* _出題 A_: 飯塚被告の公判の記事のうち、「事故現場近くの東池袋交差点に」を含む語句で始まり「14:00 7秒の沈黙…「エンジンが異常に高速回転」」で終わる部分を、一字も変えずに書き写してください。
* _出題 B_: 飯塚被告の公判の記事を、示されている最後の文の後から引き継いで書き進めてください。

* _文書抜粋_:

▶

次は飯塚被告の裁判の様子を事故の時系列に従って抜粋します(東京新聞WEB版より):

13:45 「思ったより早いスピードで…」

 飯塚被告は、普段の運転操作や、事故現場手前の東池袋交差点での状況を説明した。飯塚被告は普段、アクセルとブレーキを右足で踏み分けているのか問われ「その通りです。(事故当日の4月19日も)同じです」と説明。カーブでは「ブレーキペダルを踏んで減速し、カーブに沿ってハンドルを切って、曲がり終わったところでアクセルペダルを踏んで加速します」と述べた。
 事故現場近くの東池袋交差点に差しかかる際は、右足で断続的にブレーキを踏んだと説明。交差点を左に曲がっている最中の右足の位置を問われ、「ブレーキペダルの上においていました。普通、カーブで曲がるときは、いつでも止まれるようにブレーキペダルの上に足を置いていましたので、その時もそのようにしました」と答えた。
 左折中の車の時速は「40キロか50キロあったと思います」と述べた。普段との速さの違いを問われると、少しだけ大きめな声で「速いんです。思ったより速いスピードで曲がってしまいました」と述べた。
 ドライブレコーダーには左折中、「おう」という飯塚被告の声が録音されていた。飯塚被告は「覚えていません」と答えた上で、声が出た理由について「思ったよりスピードが出てしまい、アクセルを踏んでいないのに、不思議に思ったためだろうと思います」と話した。

14:00 7秒の沈黙…「エンジンが異常に高速回転」

 飯塚被告は図面を使いながら、東池袋交差点を左折する準備をした地点や走行ルートを説明。その様子を被害者遺族の松永拓也さんは机上で両手を組みじっと見ていた。
 弁護側に「なぜ左車線に変更したのか」と問われると「いつも左車線を走っていたので」。「カーブを曲がりきったところで車に何か起きましたか」と問われると7秒ほど沈黙。「エンジンが異常に高速回転しました」と回答した。「アクセルペダルを踏んだことは」と問われると「ありません」ときっぱりと述べた。
 「警告音が鳴ったことはありますか」と聞かれると「覚えていません」。当時の速度については50キロ~60キロくらいだと説明。「アクセルペダルを踏んでいないのにエンジンが高回転になり速度も加速した」と述べた。

◀

* _提供データ_:
▶

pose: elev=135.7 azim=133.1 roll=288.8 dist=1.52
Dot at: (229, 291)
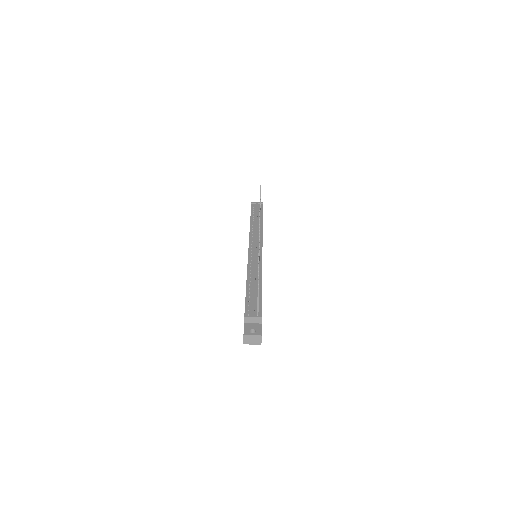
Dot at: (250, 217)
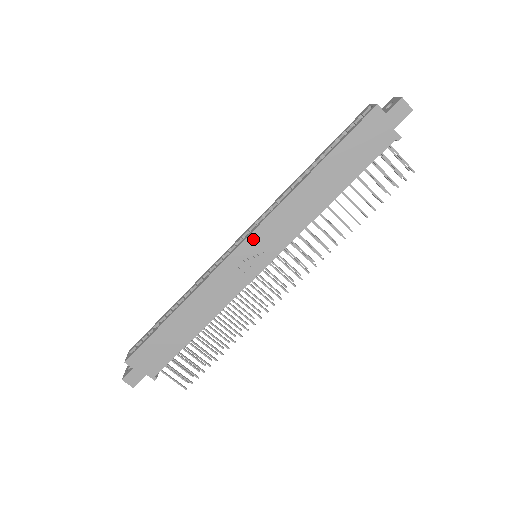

◀

* _記述解答 A_:
事故現場近くの東池袋交差点に差しかかる際は、右足で断続的にブレーキを踏んだと説明。交差点を左に曲がっている最中の右足の位置を問われ、「ブレーキペダルの上においていました。普通、カーブで曲がるときは、いつでも止まれるようにブレーキペダルの上に足を置いていましたので、その時もそのようにしました」と答えた。
 左折中の車の時速は「40キロか50キロあったと思います」と述べた。普段との速さの違いを問われると、少しだけ大きめな声で「速いんです。思ったより速いスピードで曲がってしまいました」と述べた。
 ドライブレコーダーには左折中、「おう」という飯塚被告の声が録音されていた。飯塚被告は「覚えていません」と答えた上で、声が出た理由について「思ったよりスピードが出てしまい、アクセルを踏んでいないのに、不思議に思ったためだろうと思います」と話した。

14:00 7秒の沈黙…「エンジンが異常に高速回転」

* _記述解答 B_:
 意図しない加速が起きたときの気持ちを聞かれると「車が制御できないのかと思って非常に恐ろしく感じました。パニック状態になったと思います」と答えた。
 さらに速度が加速してどう行動したかを尋ねられると「右足でブレーキを踏みました。減速せずにますます加速しました」と話した。交差点を過ぎた後にどうしたかを聞かれると「アクセルペダルを踏んでいないのになぜ加速したのか分からなかったのでアクセルペダルを調べようと思いました。視線を落としてアクセルペダルを見ました」
 「座ったままで見ることができましたか」の問いに「できました。床に張り付いて見えました」。アクセルペダルを確認した時間については「一瞬です」と述べた。
(大野註:物理的にあり得ないです)
「パニックが続いた」という飯塚被告は、前方を見ると、「交差点には赤信号と乳母車を押しているご婦人が右から左へ渡っていた」といい、ブレーキペダルを目いっぱいに踏み込んだ。しかし、「減速しませんでした。非常に抵抗感のある感触でした」。飯塚被告は当時の状況を「踏み続けている間に、すっと抜けるような感じ。抵抗感が急になくなったように感じました」と説明した。
弁護側の質問で「アクセルペダルを確認したときに床に張り付いて見えた」と話したことについて、飯塚被告が「右足はブレーキペダルの上にあったのでそれをわざわざ上げてアクセルペダルを見た」と説明。検察官に「右足は持ち上げただけ?」と聞かれると「はい」と答えた。
 検察官が「警察の検証によれば、もう一つ動きをしないと見えないのではありませんか」と指摘すると、飯塚被告は「覚えていません」。さらに「その足を少し左に寄せないと見えなかったのではないですか」と問われると「ああ、まあ、そうかもしれません」と話した。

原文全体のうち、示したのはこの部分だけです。